Ah-CHOO! All that activity yesterday seems to have made my cold worse. So I write from the most
comfortable guest bed, feeling rather disgruntled. Sick or not sick, I have to hang up the laundry, wash the dishes and finish the article. I'd much rather not be sick. I can't see how total bed rest would cure a cold anyway. The next time I go to Toronto I'm taking echanicea and Berocca every day, plus vegetable elixirs from cool vegan cafes--for a week before I go to Canada, and for the entire time I am in Canada.
Anyway, today is Traddy Tuesday, the day in which I wax lyrical about my beloved Extraordinary Form of the Mass, i.e. the Traditional Latin Mass, on behalf of would-be converts who expected to find something similar at their local parish church because Flannery, Waugh, Chesterton.
Alas, my cold plus a bad night meant I was not able to go to the licit Edinburgh EF (i.e. the FSSP, not the SSPX) this Sunday, so I went to early afternoon Polish Mass at the Cathedral instead. I understood more of what the priest said than ever, and since I can't find what he's saying in my Polish missal, I suspect he may be adding his own special touches. However, I was still very glad to be there. Traditional Polish hymns are most orthodox and edifying, full of affection and gloom.
But I later heard an Awful Trad Mass Rumour, which is that we don't have anywhere to celebrate the Triduum, the parishioners whose church we borrow managing to schedule their own English-language Ordinary Form Triduum this year. Usually the parish priest goes to one of his other parish churches and celebrates Holy Thursday and Good Friday and Easter Vigil there, so I don't see why this year should be any different. There are more churches in Edinburgh than there are diocesan priests, so it doesn't seem fair to push out us poor churchless but perfectly legit Traddies. Weep, weep.
But instead of gnashing my teeth and beating the carpet with my fists, I was mildly amused, for I had recently heard a wonderful story about a Canadian Una Voce group with a similar problem.

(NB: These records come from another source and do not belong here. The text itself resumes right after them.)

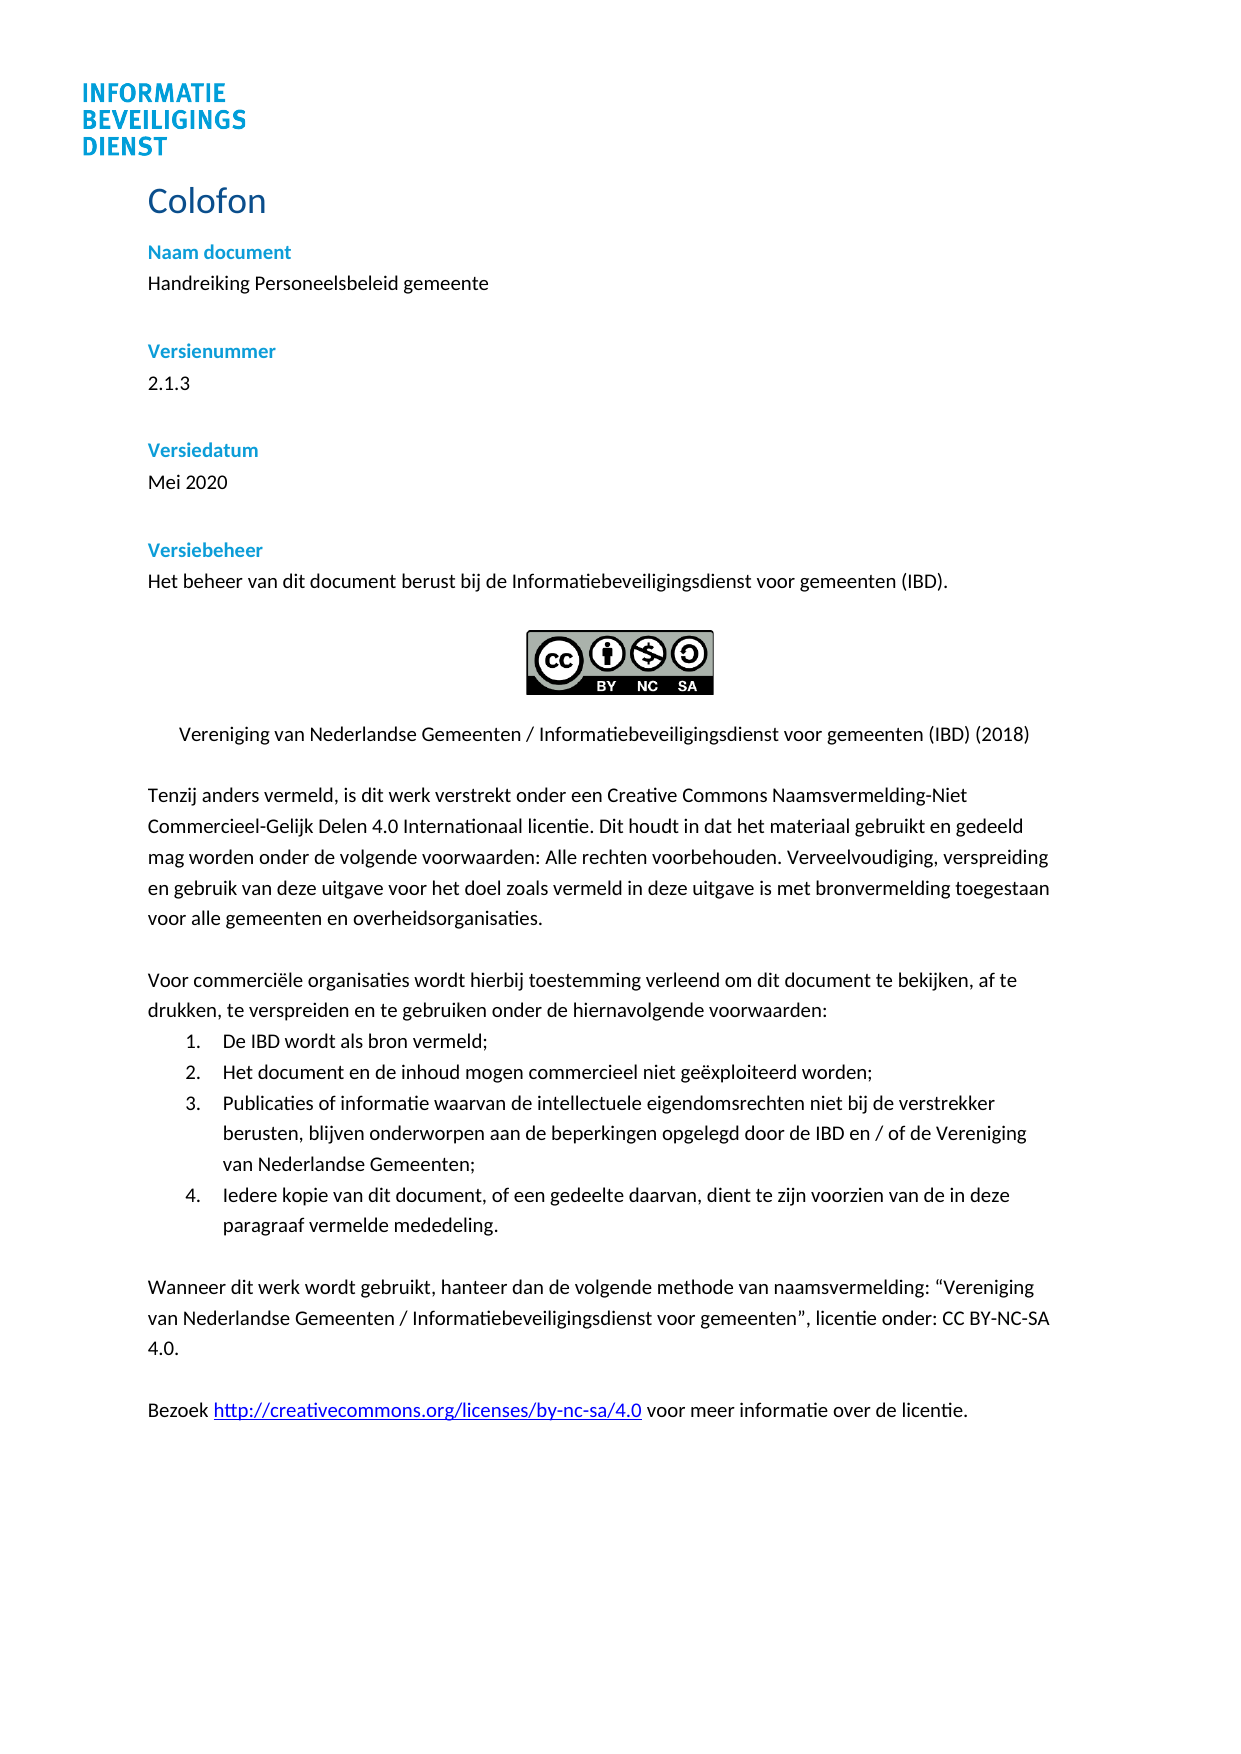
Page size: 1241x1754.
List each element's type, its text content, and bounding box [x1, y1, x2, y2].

list Het document en de inhoud mogen commercieel niet geëxploiteerd worden; [185, 1059, 1062, 1084]
list Publicaties of informatie waarvan de intellectuele eigendomsrechten niet bij de verstrekker berusten, blijven onderworpen aan de beperkingen opgelegd door de IBD en / of de Vereniging van Nederlandse Gemeenten; [185, 1090, 1062, 1177]
picture [526, 630, 714, 695]
picture [125, 87, 131, 99]
list Iedere kopie van dit document, of een gedeelte daarvan, dient te zijn voorzien van de in deze paragraaf vermelde mededeling. [185, 1182, 1062, 1238]
picture [88, 141, 92, 152]
subtitle Versienummer [148, 338, 1092, 364]
picture [83, 83, 245, 156]
picture [162, 83, 167, 92]
text Handreiking Personeelsbeleid gemeente [148, 271, 1062, 296]
text Mei 2020 [148, 469, 1062, 495]
text Bezoek http://creativecommons.org/licenses/by-nc-sa/4.0 voor meer informatie over de licentie. [148, 1397, 1062, 1422]
text 2.1.3 [148, 370, 1062, 395]
text Het beheer van dit document berust bij de Informatiebeveiligingsdienst voor gemeenten (IBD). [148, 569, 1062, 594]
text Wanneer dit werk wordt gebruikt, hanteer dan de volgende methode van naamsvermelding: “Vereniging van Nederlandse Gemeenten / Informatiebeveiligingsdienst voor gemeenten”, licentie onder: CC BY-NC-SA 4.0. [148, 1274, 1062, 1361]
text Colofon [148, 177, 1062, 223]
subtitle Versiebeheer [148, 537, 1092, 562]
list De IBD wordt als bron vermeld; [185, 1028, 1062, 1054]
subtitle Naam document [148, 239, 1092, 264]
text Tenzij anders vermeld, is dit werk verstrekt onder een Creative Commons Naamsvermelding-Niet Commercieel-Gelijk Delen 4.0 Internationaal licentie. Dit houdt in dat het materiaal gebruikt en gedeeld mag worden onder de volgende voorwaarden: Alle rechten voorbehouden. Verveelvoudiging, verspreiding en gebruik van deze uitgave voor het doel zoals vermeld in deze uitgave is met bronvermelding toegestaan voor alle gemeenten en overheidsorganisaties. [148, 752, 1062, 931]
text Vereniging van Nederlandse Gemeenten / Informatiebeveiligingsdienst voor gemeenten (IBD) (2018) [148, 721, 1062, 746]
text Voor commerciële organisaties wordt hierbij toestemming verleend om dit document te bekijken, af te drukken, te verspreiden en te gebruiken onder de hiernavolgende voorwaarden: [148, 967, 1062, 1023]
subtitle Versiedatum [148, 438, 1092, 463]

This group had looked in vain for a priest and a church to celebrate and host the 1962 Easter Triduum. They went to the Oratorians to see if they could convince them to replace their usual Novus Ordo Triduum. No, said the Oratorians. Then they went to some other parish. No, said the other parish. This was in a pretty Catholic place in Canada, so unlike Edinburgh there were not a lot of churches going empty on Easter. And most Catholics who did not abandon the Novus Ordo to stay at home or shop are used to the Novus Ordo, so getting an ordinary parish to switch for Holy Thursday, Good Friday and Easter Vigil was, understandably, quite impossible.
So at last, having at least got a priest, the Una Voce group remembered a remote Carmelite convent. Apparently this was a totally awesome old-fashioned Carmelite convent in which all the nuns look either exactly like Saint Theresa the Little Flower or exactly like Saint Teresa of Avila. Wimples, veils, holiness--the whole nine yards. So Una Voce asked Mother Superior if they could have their 1962 Easter Triduum in the convent church and, lo, Mother said yes.
It was a lovely Easter Triduum. It was in [Tumbleweed], Ontario, so I'm not sure how many ordinary Catholics turned up, but the nuns were all there behind their grille. Everyone was happy, and after Easter Mass when my informant was in the sacristy, a little window in the wall popped open and the wimpled face of Mother Superior, looking exactly like Saint Teresa, appeared. Mother told the men there was something they ought to know.
The sisters' usual priest was sick, and there had been no other priest around who had time to come to Tumbleweed and celebrate the Triduum for them, not even in English. So Mother Teresa had taken the Triduum missalette and slapped it down at the feet of a statue of Our Lady.
"We have no Triduum this year," she informed Our Lady. "What are you going to do about it?"
And then Una Voce had come knocking.
Isn't that AWESOME? The nuns got a Triduum, Una Voce got a church at last, and Our Lady was behind it all.
Well, I hope this we-don't-have-the-Church-for-Triduum rumour is unfounded, but just in case it isn't, I will plunk my missal down under the icon of Our Lady in the dining-room and ask her to find us a church. Not being a Mother Superior, I will be a bit more polite.
Incidentally, B.A. says there were 65 people at the Extraordinary Form of the Mass on Sunday. If there were 65 people at the 9:30 AM Ordinary Form, I will eat my feathered hat.